■ REQUIRED ACTION
Say how many lines in the following data hold the word "failed". Write nothing but that number.

Saved entries

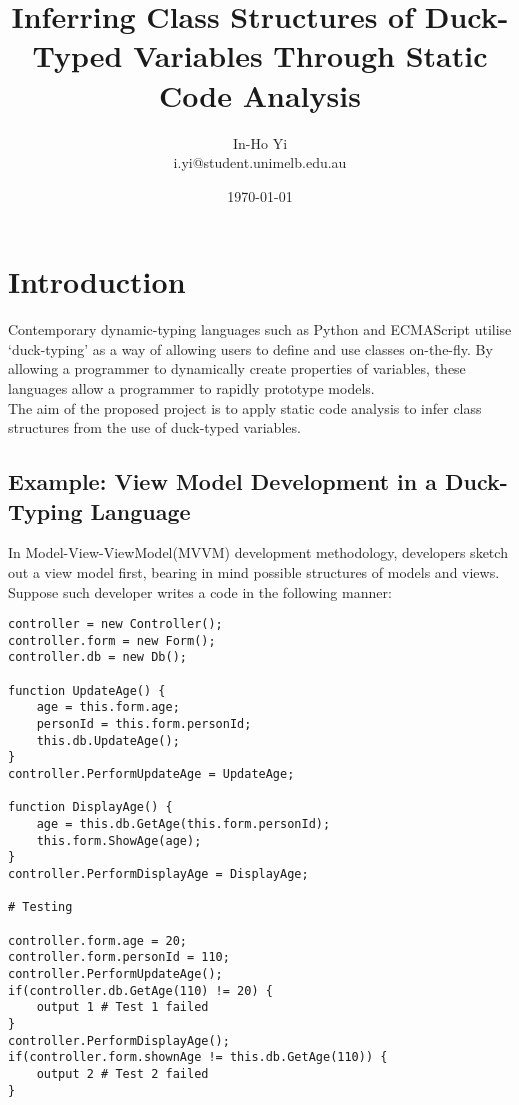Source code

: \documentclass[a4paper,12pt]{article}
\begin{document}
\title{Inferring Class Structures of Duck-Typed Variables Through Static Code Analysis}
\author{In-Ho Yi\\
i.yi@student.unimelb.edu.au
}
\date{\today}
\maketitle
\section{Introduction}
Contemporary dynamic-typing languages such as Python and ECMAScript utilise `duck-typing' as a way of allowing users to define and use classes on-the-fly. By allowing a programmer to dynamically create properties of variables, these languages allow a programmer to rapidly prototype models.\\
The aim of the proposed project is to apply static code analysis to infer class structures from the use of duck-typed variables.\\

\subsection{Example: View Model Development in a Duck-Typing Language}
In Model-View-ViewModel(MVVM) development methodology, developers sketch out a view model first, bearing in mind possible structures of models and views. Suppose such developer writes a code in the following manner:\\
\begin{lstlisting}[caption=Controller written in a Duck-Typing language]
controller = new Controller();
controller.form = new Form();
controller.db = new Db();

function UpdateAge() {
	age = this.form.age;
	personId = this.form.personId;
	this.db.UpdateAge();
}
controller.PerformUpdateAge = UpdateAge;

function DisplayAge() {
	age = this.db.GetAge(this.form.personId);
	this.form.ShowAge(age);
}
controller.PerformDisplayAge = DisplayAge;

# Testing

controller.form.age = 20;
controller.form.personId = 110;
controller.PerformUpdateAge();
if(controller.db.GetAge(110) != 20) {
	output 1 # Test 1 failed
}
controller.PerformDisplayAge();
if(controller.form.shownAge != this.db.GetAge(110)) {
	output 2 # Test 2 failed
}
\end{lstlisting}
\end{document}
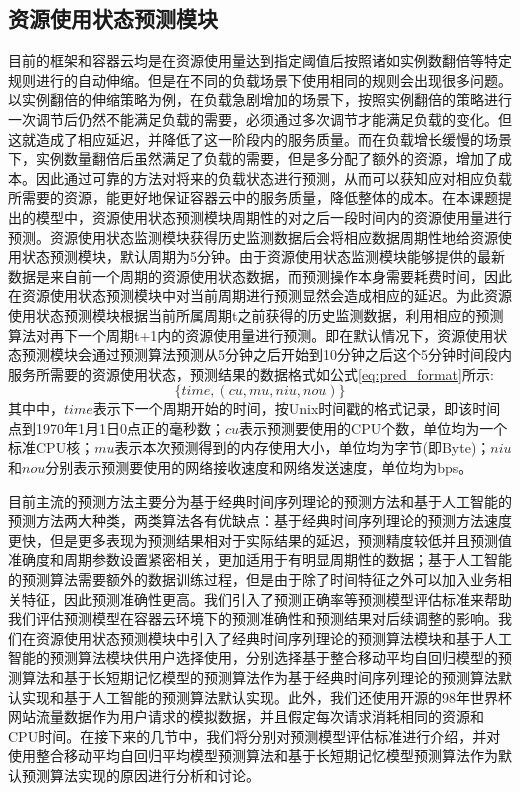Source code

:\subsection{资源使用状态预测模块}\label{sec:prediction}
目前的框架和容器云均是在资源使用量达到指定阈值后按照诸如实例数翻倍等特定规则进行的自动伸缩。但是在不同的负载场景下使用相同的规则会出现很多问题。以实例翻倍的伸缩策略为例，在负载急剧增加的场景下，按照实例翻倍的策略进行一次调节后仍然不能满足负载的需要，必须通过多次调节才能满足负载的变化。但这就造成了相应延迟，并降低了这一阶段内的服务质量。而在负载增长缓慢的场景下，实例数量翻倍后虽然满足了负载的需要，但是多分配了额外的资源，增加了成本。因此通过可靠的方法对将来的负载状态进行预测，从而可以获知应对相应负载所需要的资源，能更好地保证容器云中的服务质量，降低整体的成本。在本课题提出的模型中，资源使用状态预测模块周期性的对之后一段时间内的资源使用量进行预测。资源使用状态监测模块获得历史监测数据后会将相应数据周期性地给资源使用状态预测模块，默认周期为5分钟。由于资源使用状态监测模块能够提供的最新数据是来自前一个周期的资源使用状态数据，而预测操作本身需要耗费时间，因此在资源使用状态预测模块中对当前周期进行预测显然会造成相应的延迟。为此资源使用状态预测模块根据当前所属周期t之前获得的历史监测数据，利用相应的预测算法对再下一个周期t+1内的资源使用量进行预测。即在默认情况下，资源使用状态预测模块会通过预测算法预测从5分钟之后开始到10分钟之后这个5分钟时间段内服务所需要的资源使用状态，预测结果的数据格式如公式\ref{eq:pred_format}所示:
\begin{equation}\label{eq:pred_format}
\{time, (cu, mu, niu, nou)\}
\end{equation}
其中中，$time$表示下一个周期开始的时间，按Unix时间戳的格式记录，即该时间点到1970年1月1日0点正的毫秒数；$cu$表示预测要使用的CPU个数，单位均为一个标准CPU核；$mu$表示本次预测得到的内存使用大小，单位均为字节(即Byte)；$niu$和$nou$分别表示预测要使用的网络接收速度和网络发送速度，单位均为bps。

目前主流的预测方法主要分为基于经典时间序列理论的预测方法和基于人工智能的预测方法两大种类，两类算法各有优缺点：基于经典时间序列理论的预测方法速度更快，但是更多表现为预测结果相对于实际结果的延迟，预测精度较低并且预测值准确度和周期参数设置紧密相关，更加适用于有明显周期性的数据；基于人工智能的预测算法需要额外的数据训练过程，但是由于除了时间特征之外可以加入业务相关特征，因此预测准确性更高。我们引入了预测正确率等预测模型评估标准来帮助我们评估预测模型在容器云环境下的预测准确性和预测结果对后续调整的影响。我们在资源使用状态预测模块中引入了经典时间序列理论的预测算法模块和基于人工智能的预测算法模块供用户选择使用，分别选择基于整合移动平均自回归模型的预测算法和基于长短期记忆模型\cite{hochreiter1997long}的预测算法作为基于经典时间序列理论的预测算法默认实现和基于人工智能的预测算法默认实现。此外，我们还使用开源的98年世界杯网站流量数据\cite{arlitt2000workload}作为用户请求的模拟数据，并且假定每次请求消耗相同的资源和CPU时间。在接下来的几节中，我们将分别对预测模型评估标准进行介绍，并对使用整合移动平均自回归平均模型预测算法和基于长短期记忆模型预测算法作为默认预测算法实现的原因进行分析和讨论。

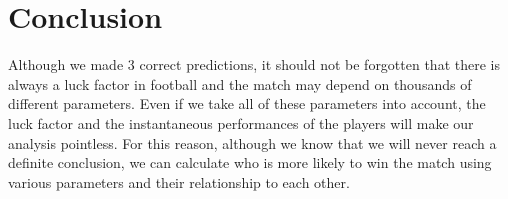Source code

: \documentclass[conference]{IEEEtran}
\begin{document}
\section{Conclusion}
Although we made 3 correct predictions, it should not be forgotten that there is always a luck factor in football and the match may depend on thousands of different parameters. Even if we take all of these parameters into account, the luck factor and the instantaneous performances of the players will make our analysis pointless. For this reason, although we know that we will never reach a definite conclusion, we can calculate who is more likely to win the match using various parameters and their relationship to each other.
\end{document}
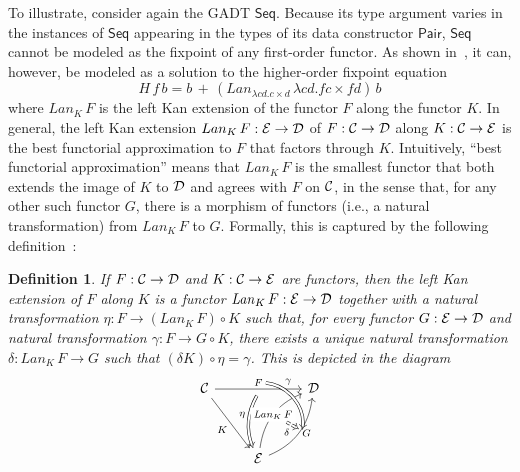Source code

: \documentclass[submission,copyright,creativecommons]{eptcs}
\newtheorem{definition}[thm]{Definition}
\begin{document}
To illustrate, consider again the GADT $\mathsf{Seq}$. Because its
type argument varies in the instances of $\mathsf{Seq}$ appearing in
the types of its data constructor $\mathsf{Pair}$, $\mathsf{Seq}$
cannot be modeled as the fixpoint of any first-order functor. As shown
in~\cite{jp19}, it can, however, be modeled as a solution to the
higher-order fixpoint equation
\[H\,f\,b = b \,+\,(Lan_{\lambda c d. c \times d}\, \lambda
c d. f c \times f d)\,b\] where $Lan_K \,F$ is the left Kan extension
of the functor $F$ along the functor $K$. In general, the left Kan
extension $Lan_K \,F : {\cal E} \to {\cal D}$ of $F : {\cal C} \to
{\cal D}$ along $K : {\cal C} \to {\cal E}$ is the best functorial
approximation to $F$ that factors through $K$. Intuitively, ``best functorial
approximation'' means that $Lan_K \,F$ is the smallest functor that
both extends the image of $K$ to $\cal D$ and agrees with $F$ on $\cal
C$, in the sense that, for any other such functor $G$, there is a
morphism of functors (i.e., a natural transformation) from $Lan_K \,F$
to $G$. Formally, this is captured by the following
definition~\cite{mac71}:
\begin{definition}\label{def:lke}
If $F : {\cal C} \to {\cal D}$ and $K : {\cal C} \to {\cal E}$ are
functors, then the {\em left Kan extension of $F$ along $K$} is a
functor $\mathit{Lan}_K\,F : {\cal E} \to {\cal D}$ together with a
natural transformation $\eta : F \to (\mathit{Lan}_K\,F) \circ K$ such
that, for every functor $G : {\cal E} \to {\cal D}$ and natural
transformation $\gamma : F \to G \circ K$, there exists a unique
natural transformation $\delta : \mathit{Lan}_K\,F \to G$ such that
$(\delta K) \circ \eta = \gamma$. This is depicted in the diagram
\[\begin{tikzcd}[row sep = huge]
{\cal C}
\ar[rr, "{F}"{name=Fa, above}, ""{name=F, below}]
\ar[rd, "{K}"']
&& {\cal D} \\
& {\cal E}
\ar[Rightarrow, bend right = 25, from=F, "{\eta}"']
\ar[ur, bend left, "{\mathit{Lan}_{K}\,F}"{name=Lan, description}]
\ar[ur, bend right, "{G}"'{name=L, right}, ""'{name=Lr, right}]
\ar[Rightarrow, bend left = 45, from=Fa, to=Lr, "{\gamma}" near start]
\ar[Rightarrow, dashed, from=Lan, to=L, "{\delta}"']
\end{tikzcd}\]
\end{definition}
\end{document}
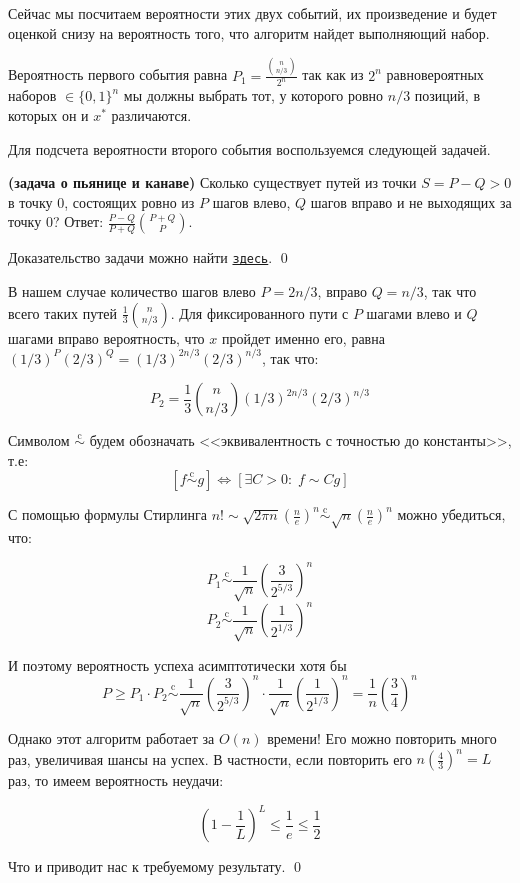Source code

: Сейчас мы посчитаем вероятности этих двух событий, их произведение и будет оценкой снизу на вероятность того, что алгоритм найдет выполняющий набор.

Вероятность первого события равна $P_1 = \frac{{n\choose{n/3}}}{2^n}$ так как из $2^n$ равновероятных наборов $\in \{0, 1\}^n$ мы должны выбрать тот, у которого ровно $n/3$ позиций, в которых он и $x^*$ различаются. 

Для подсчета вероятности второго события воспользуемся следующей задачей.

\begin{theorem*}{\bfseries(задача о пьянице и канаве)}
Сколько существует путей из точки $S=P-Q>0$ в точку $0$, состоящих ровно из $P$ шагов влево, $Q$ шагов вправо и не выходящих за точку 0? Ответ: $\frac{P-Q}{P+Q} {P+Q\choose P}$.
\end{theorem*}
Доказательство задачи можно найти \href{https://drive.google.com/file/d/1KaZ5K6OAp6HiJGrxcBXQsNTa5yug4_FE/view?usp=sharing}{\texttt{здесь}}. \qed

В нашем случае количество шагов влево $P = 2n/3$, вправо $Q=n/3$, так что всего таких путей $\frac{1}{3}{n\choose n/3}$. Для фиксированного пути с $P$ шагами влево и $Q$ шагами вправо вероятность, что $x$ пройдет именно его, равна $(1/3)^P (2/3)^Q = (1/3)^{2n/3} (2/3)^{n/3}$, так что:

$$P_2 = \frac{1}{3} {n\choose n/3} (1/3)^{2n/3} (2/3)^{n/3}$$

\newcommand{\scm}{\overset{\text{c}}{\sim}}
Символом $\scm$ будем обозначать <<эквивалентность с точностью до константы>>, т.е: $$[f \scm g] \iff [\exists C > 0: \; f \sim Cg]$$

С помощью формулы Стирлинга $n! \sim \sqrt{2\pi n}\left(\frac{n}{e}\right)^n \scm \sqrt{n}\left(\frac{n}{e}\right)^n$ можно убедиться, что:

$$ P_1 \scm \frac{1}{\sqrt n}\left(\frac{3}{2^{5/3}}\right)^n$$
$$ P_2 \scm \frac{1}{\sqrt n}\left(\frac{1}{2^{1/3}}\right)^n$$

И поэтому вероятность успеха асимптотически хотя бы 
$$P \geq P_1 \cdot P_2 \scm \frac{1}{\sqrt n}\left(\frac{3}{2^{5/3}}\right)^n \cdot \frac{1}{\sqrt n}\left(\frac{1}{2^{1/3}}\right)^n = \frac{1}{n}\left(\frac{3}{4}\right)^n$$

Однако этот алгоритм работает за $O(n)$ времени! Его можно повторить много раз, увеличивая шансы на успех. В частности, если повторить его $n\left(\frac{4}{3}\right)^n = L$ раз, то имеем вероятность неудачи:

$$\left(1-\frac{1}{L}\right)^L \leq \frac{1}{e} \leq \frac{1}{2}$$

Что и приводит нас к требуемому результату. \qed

■ WRITTEN RESPONSE
2